- Passage to read -
Segment Open
6.  EXPRESSIONS

          This section describes the  formation,  interpretation,
          and   evaluation   rules   for  arithmetic,  character,
          relational, and logical expressions.  An expression  is
          formed from operands, operators, and parentheses.

An expression is a combination of one or more operands, zero or more operators, and zero or more pairs of parentheses.

There are three kinds of expressions:

An arithmetic expression evaluates to a single arithmetic value.

A character expression evaluates to a single value of type character.

A logical or relational expression evaluates to a single logical value.

The operators indicate what action or operation to perform.

The operands indicate what items to apply the action to. An operand can be any of the following kinds of data items:

Constant

Variable

Array element

Function

Substring

Structured record field (if it evaluates to a scalar data item)

An expression

ok, I see the logical progression, I have never seen a elemental function in a parameter, that I remember.   Using the cos of pi to define -1 introduces an error at about 1 part in a billion for my pi estimate which is the number I used for years in manual design.  

The term "constant expression" becomes particularly relevant in the context of a `PARAMETER` statement (or an attribute).

ANSI X3.9-1978 document (a proxy for FORTRAN 77 standard) first added `PARAMETER` statement and that document then made use of the term constant expressions ..

I understand using the acos for pi, it is a good idea.  I like the method @mecej4  showed me when we rewrote Magni from C# to Fortran.  The base module

Module Base

    INTEGER, PARAMETER :: dp = selected_real_kind(15, 307)
Segment Closed
- Tasks to carry out -
• 1. For each statement below, decide whether the text on Fortran expressions supports it. Answer yes or no, and quote the words of the text that settle it.
(a) Every expression must contain at least one operator.
(b) A structured record field can serve as an operand in every case.
(c) The `PARAMETER` statement was first added in the ANSI X3.9-1978 document.
• 2. Reproduce word for word the part of the text on Fortran expressions that runs from the words "ok, I see the" up to and including the words "(or an attribute).".
• 3. According to the text on Fortran expressions, what does a logical or relational expression evaluate to?

- Source material -
Segment Open
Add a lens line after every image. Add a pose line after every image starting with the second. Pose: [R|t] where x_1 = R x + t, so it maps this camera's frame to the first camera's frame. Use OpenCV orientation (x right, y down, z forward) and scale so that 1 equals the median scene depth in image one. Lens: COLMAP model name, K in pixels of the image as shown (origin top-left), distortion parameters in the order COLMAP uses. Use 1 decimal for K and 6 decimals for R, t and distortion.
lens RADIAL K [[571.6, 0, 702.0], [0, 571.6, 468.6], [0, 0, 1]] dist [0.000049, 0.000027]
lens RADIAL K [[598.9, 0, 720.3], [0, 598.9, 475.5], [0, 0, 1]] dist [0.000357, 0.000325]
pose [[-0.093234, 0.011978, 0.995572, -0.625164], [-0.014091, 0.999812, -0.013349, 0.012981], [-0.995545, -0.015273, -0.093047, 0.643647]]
Segment Closed
Segment Open
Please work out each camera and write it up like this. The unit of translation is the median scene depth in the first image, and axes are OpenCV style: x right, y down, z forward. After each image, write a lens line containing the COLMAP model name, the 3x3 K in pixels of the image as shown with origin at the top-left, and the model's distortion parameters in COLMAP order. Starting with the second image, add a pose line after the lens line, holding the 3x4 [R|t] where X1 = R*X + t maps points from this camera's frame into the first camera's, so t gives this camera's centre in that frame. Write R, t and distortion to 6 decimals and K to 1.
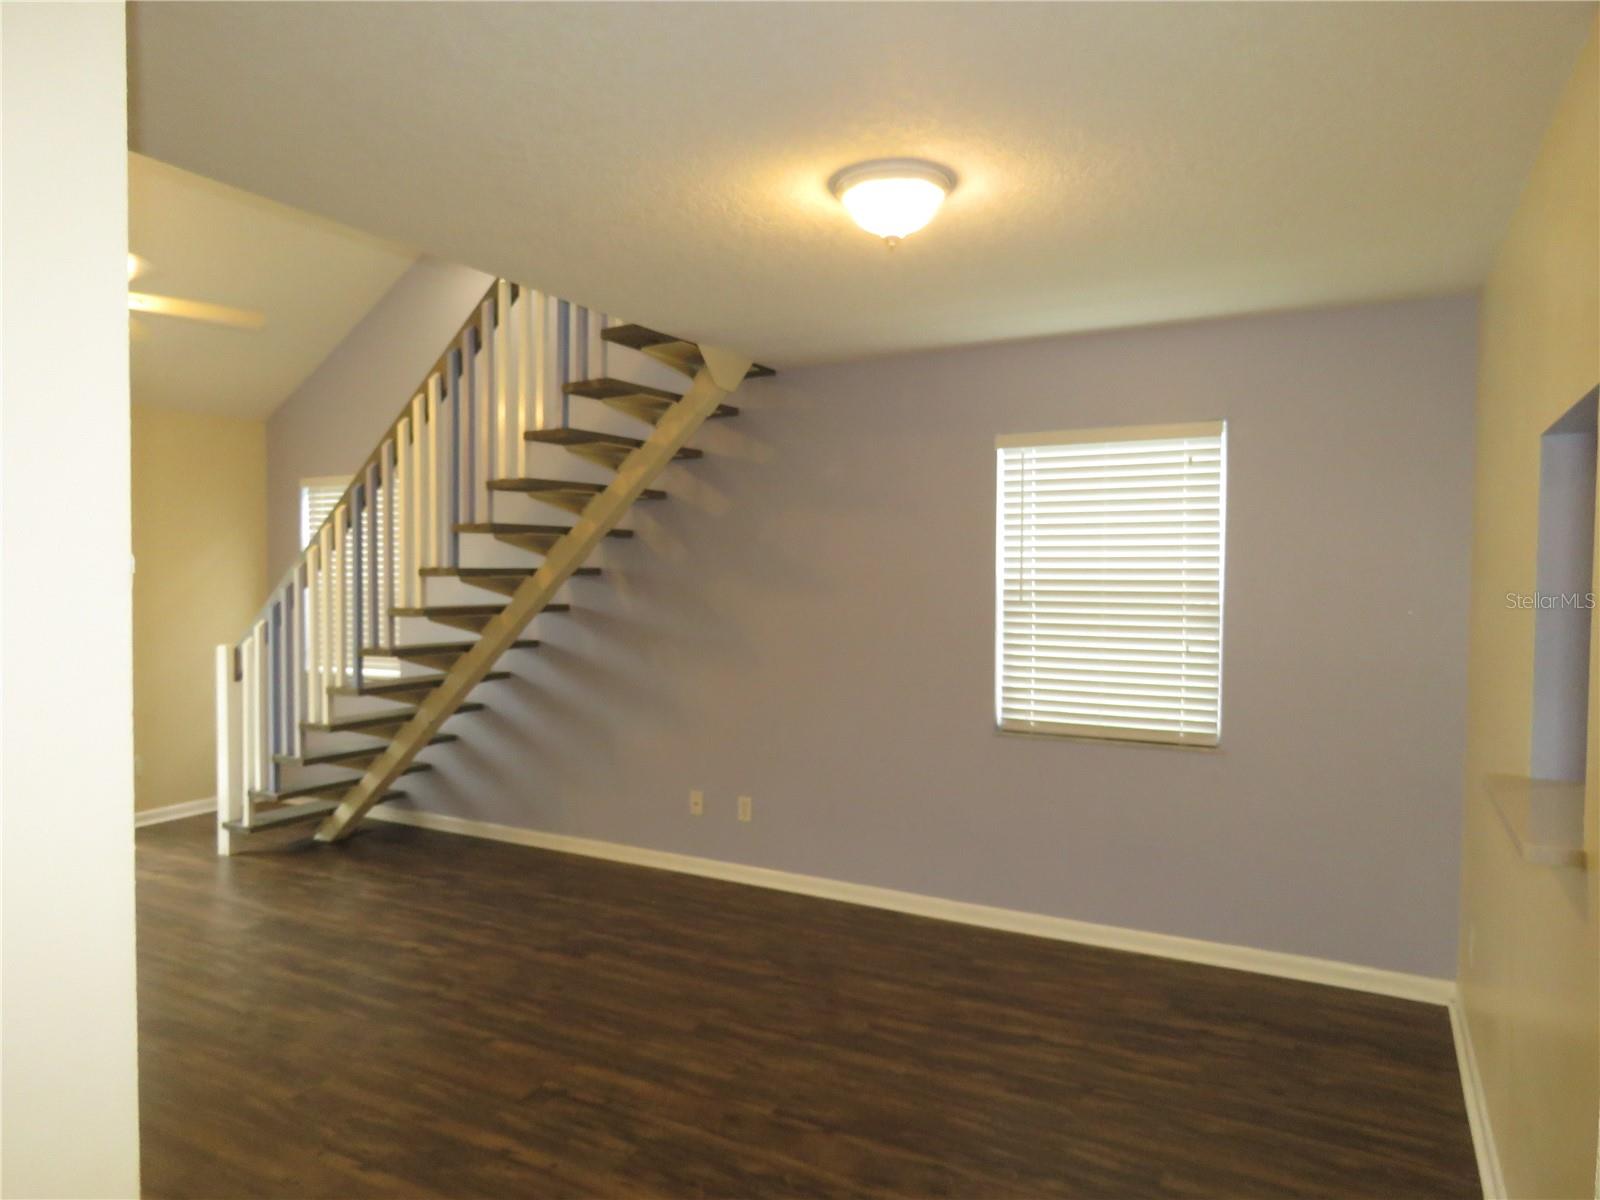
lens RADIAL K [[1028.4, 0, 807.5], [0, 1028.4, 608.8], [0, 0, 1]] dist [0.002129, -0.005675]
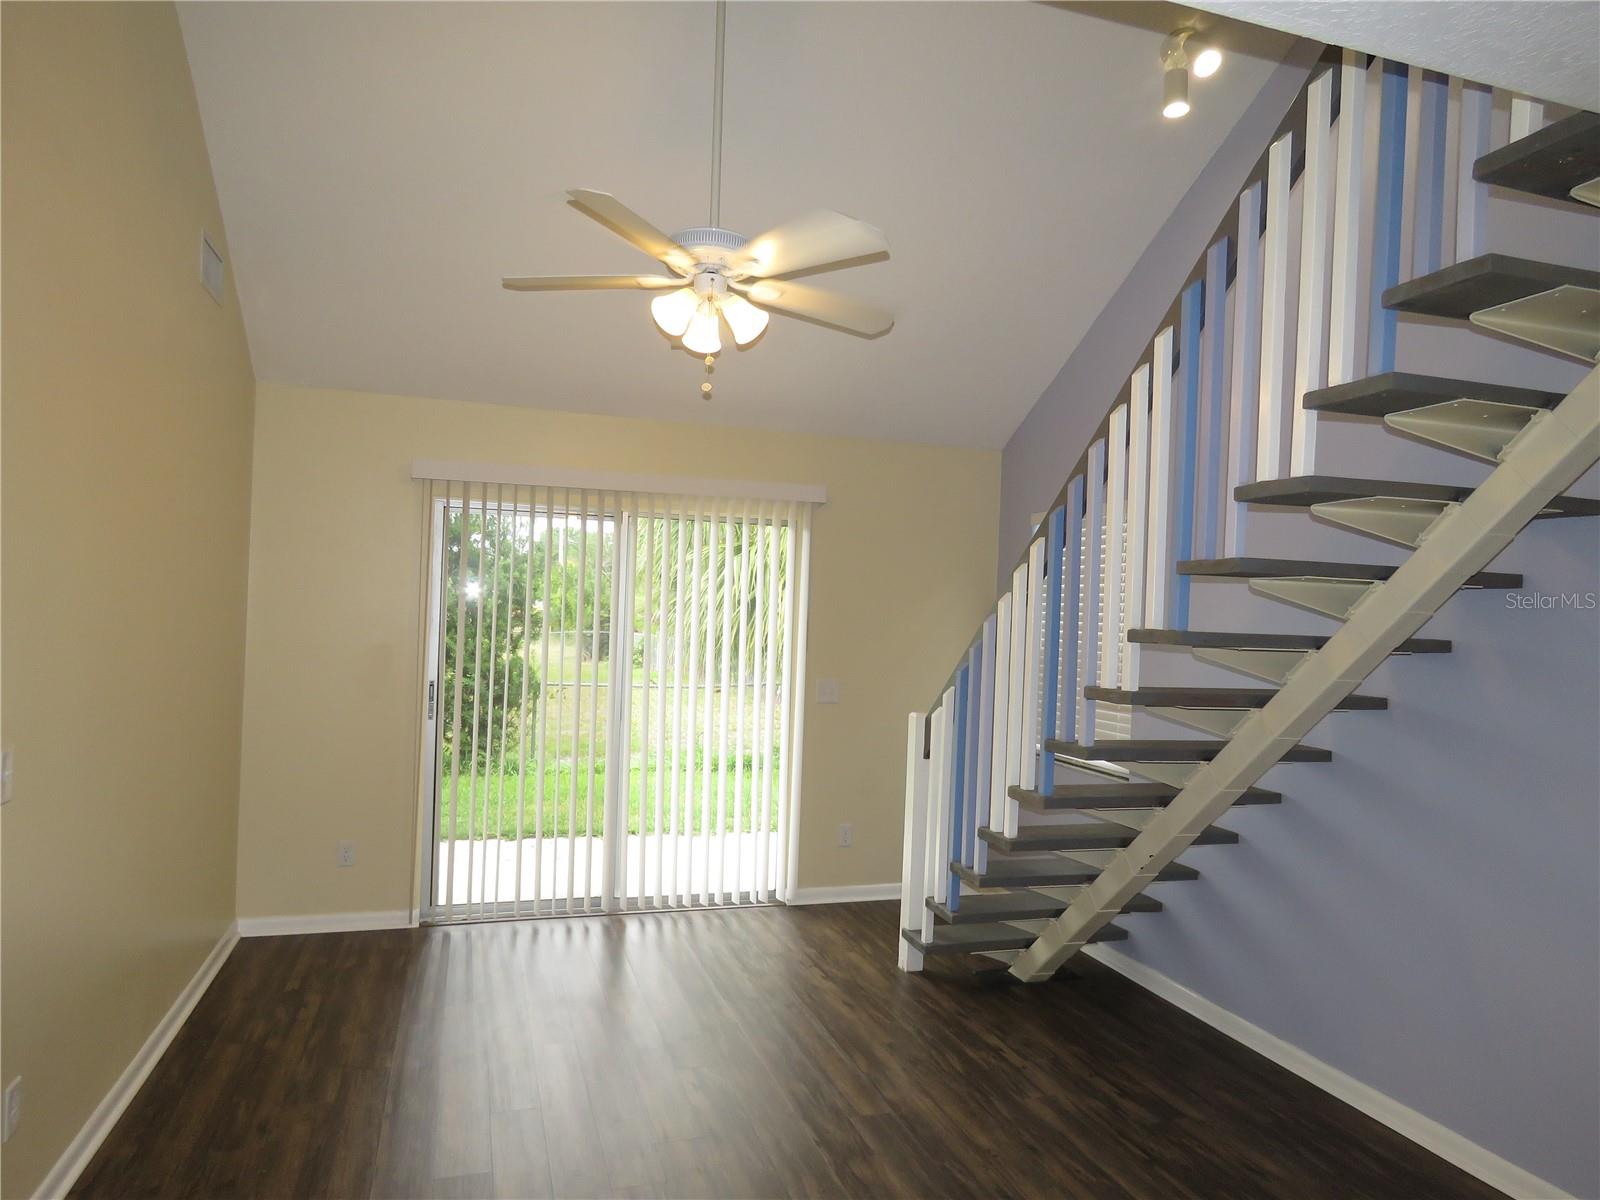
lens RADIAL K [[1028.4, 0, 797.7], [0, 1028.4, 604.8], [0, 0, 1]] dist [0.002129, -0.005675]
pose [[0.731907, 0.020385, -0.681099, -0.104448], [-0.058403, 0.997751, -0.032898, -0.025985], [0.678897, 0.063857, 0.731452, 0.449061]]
Segment Closed
Segment Open
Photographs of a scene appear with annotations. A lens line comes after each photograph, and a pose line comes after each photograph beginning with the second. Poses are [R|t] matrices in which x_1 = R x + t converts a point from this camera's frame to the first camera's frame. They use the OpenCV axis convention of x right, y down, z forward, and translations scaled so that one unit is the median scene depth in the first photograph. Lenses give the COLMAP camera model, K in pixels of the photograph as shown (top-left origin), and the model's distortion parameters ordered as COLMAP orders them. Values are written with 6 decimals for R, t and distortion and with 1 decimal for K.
Segment Closed
- Results -
• 1.
(a) No: "zero or more operators"
(b) No: "Structured record field (if it evaluates to a scalar data item)"
(c) Yes: "ANSI X3.9-1978 document (a proxy for FORTRAN 77 standard) first added `PARAMETER` statement"

• 2.
ok, I see the logical progression, I have never seen a elemental function in a parameter, that I remember.   Using the cos of pi to define -1 introduces an error at about 1 part in a billion for my pi estimate which is the number I used for years in manual design.  

The term "constant expression" becomes particularly relevant in the context of a `PARAMETER` statement (or an attribute).

• 3. A single logical value.